» **AVAILABLE DATA**:
Segment Open

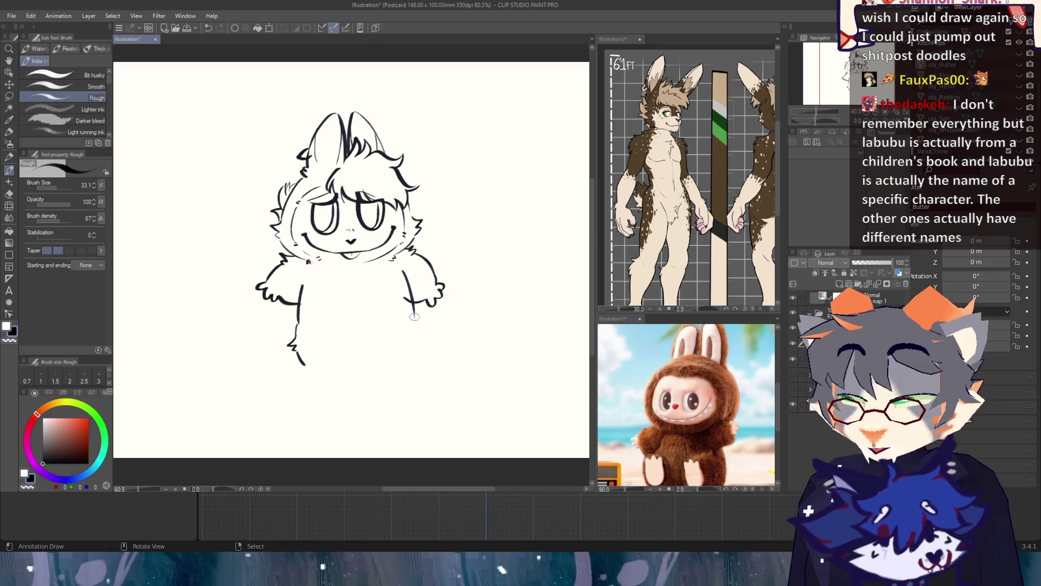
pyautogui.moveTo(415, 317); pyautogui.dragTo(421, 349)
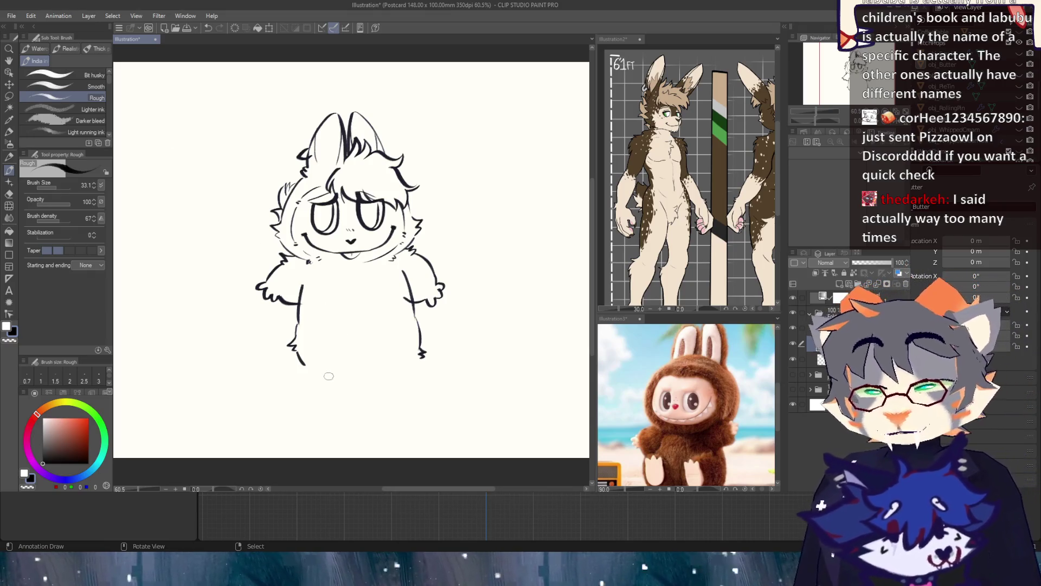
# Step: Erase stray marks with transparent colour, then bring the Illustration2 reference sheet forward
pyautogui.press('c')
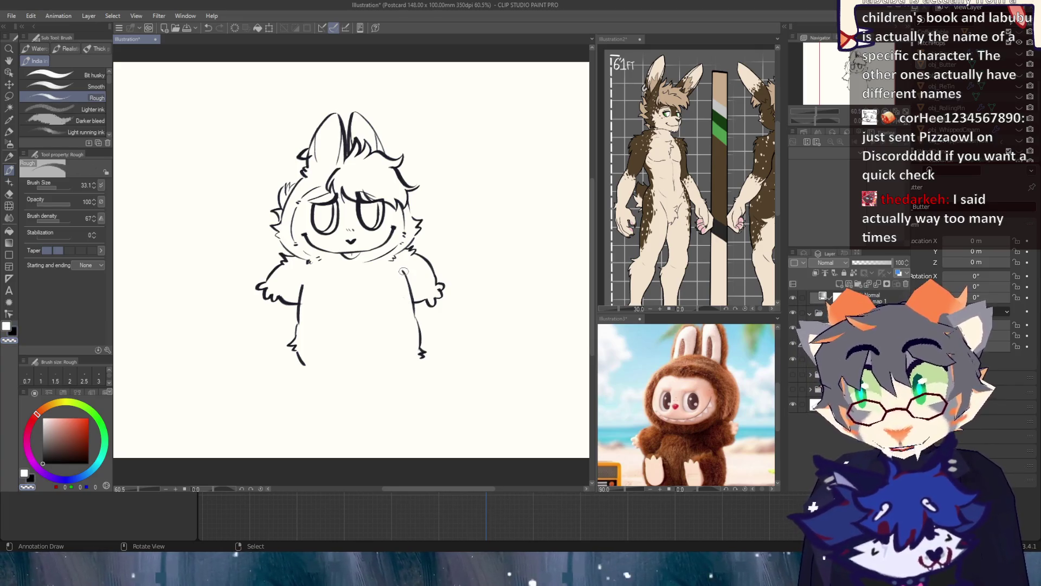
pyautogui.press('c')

Segment Closed

» **YOUR ASSIGNMENT**: Without copying any picture, write out all of the material exactly as it reads.

» **TASK ANSWER**:
pyautogui.moveTo(415, 317); pyautogui.dragTo(421, 349)
# Step: Erase stray marks with transparent colour, then bring the Illustration2 reference sheet forward
pyautogui.press('c')
pyautogui.press('c')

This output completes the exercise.